This article was published on May 18, 2011

This the new standard for a designer’s personal portfolio.


This the new standard for a designer’s personal portfolio.

Our attention was drawn to the personal site of Bret Victor at WorryDream.com today by Gizmodo. We’re impressed.

This is a site built by the man who designed the original iPad and iPod touch interface, the interactive data graphics in Al Gore’s iPad book on climate change, engineered an analog-modeling synth, a train trip scheduler with an innovative UI and many more projects in Victor’s huge portfolio.

The site takes the newest technologies and pushes them to the edge to create a dynamic, interactive, always-moving site. That shouldn’t be a surprise. Victor is a man who thinks a lot about the newest concepts in interface design, as evidenced by his thoughts on dynamic pictures.

And some pages make the most of old technology to get a beautiful result. Take a look at his bio: it looks great, but it’s made of simple, static image files.

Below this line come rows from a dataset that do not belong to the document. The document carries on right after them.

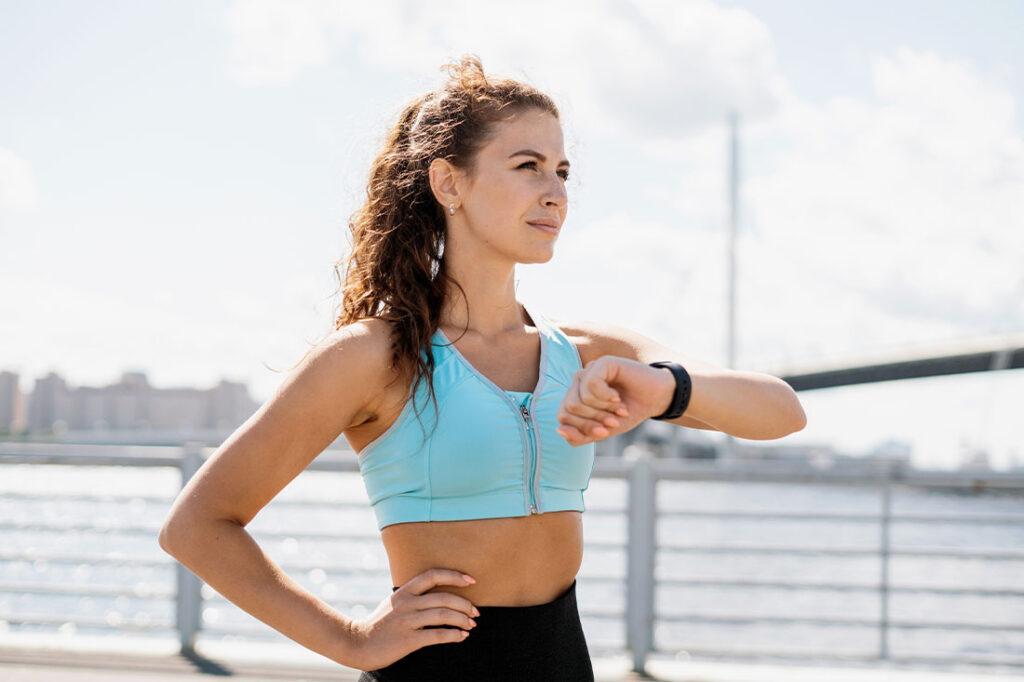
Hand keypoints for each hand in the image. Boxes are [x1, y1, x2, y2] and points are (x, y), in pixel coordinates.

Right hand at [346, 569, 479, 669]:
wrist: (358, 643)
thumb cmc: (380, 623)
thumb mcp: (394, 603)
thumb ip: (413, 596)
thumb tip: (441, 594)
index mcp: (404, 591)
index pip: (433, 575)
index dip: (454, 575)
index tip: (471, 581)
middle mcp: (407, 603)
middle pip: (444, 597)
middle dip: (465, 604)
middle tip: (476, 612)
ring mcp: (407, 621)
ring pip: (443, 615)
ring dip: (462, 619)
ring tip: (471, 624)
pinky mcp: (407, 640)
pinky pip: (437, 635)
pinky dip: (454, 635)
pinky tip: (461, 636)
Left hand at [556, 356, 673, 445]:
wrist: (657, 398)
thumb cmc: (631, 411)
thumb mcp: (604, 430)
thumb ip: (580, 435)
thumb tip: (559, 430)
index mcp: (576, 395)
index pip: (563, 416)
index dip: (582, 429)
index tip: (604, 432)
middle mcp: (579, 380)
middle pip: (569, 408)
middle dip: (593, 420)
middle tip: (614, 421)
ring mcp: (590, 370)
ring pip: (579, 399)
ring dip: (603, 410)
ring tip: (619, 409)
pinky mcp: (602, 362)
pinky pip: (592, 385)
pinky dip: (606, 397)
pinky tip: (618, 397)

One thing that many will be surprised to learn: there’s no Flash involved. WorryDream joins sites like Agent 8 Ball that achieve things traditionally only possible with Flash on the back of HTML5, CSS3 and JavaScript.

It’s not without its flaws. It can be a touch slow, and the interface wouldn’t exactly make Jakob Nielsen happy, but we don’t care: this site looks amazing, and such flaws are to be expected when it comes to highly experimental concepts.

If you’re interested in interface design and just how far current technology can be stretched, you’d do well to keep up to date with everything Victor does.